Material supplied:
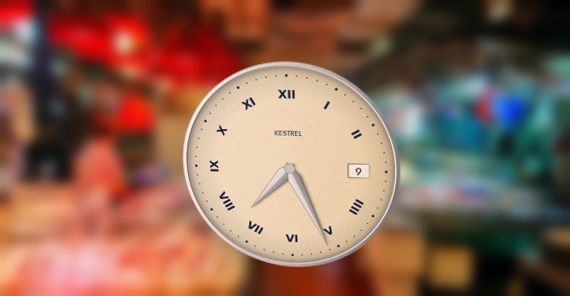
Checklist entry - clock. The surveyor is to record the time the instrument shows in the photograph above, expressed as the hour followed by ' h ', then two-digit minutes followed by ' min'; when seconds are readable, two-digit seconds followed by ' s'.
7 h 26 min
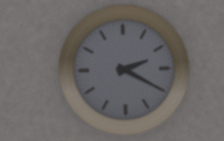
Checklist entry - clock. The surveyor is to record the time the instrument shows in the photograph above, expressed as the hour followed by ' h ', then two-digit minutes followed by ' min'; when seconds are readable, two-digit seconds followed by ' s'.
2 h 20 min
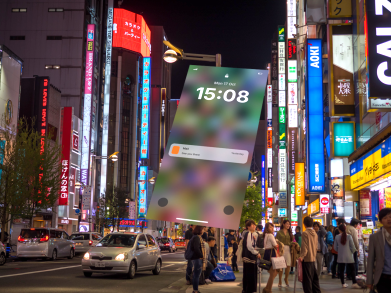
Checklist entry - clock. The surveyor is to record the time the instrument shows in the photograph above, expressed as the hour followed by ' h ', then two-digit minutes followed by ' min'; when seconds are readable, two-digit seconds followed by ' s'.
15 h 08 min
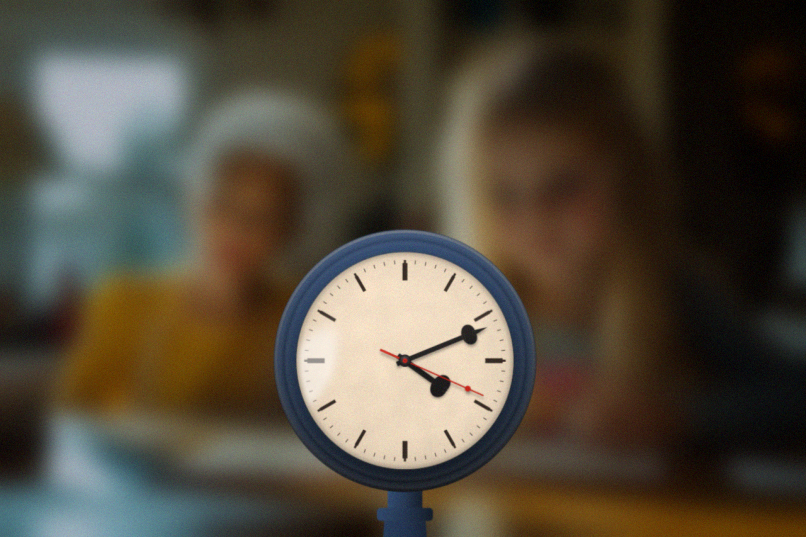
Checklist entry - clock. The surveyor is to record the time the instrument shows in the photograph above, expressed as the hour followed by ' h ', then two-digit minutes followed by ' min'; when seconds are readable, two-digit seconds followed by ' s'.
4 h 11 min 19 s
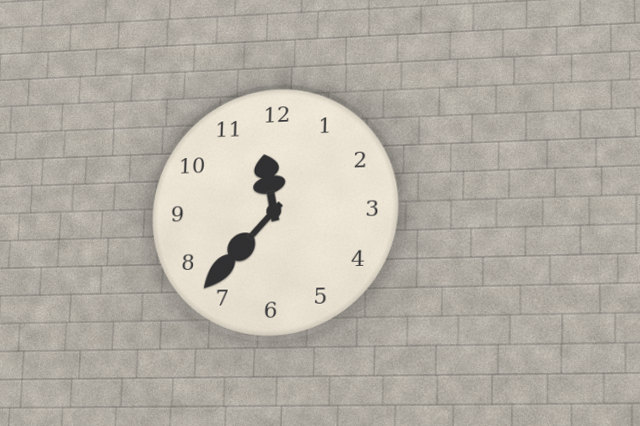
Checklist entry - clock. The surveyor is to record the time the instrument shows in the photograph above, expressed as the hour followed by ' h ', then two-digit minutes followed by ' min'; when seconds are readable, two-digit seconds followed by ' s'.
11 h 37 min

Given request: Revise the whole listing above by putting "inspector" wherever "surveyor" appears and keeping everything else the same. Leave the pictures out.

Problem solution:
Checklist entry - clock. The inspector is to record the time the instrument shows in the photograph above, expressed as the hour followed by ' h ', then two-digit minutes followed by ' min'; when seconds are readable, two-digit seconds followed by ' s'.
7 h 26 min
Checklist entry - clock. The inspector is to record the time the instrument shows in the photograph above, expressed as the hour followed by ' h ', then two-digit minutes followed by ' min'; when seconds are readable, two-digit seconds followed by ' s'.
2 h 20 min
Checklist entry - clock. The inspector is to record the time the instrument shows in the photograph above, expressed as the hour followed by ' h ', then two-digit minutes followed by ' min'; when seconds are readable, two-digit seconds followed by ' s'.
15 h 08 min
Checklist entry - clock. The inspector is to record the time the instrument shows in the photograph above, expressed as the hour followed by ' h ', then two-digit minutes followed by ' min'; when seconds are readable, two-digit seconds followed by ' s'.
4 h 11 min 19 s
Checklist entry - clock. The inspector is to record the time the instrument shows in the photograph above, expressed as the hour followed by ' h ', then two-digit minutes followed by ' min'; when seconds are readable, two-digit seconds followed by ' s'.
11 h 37 min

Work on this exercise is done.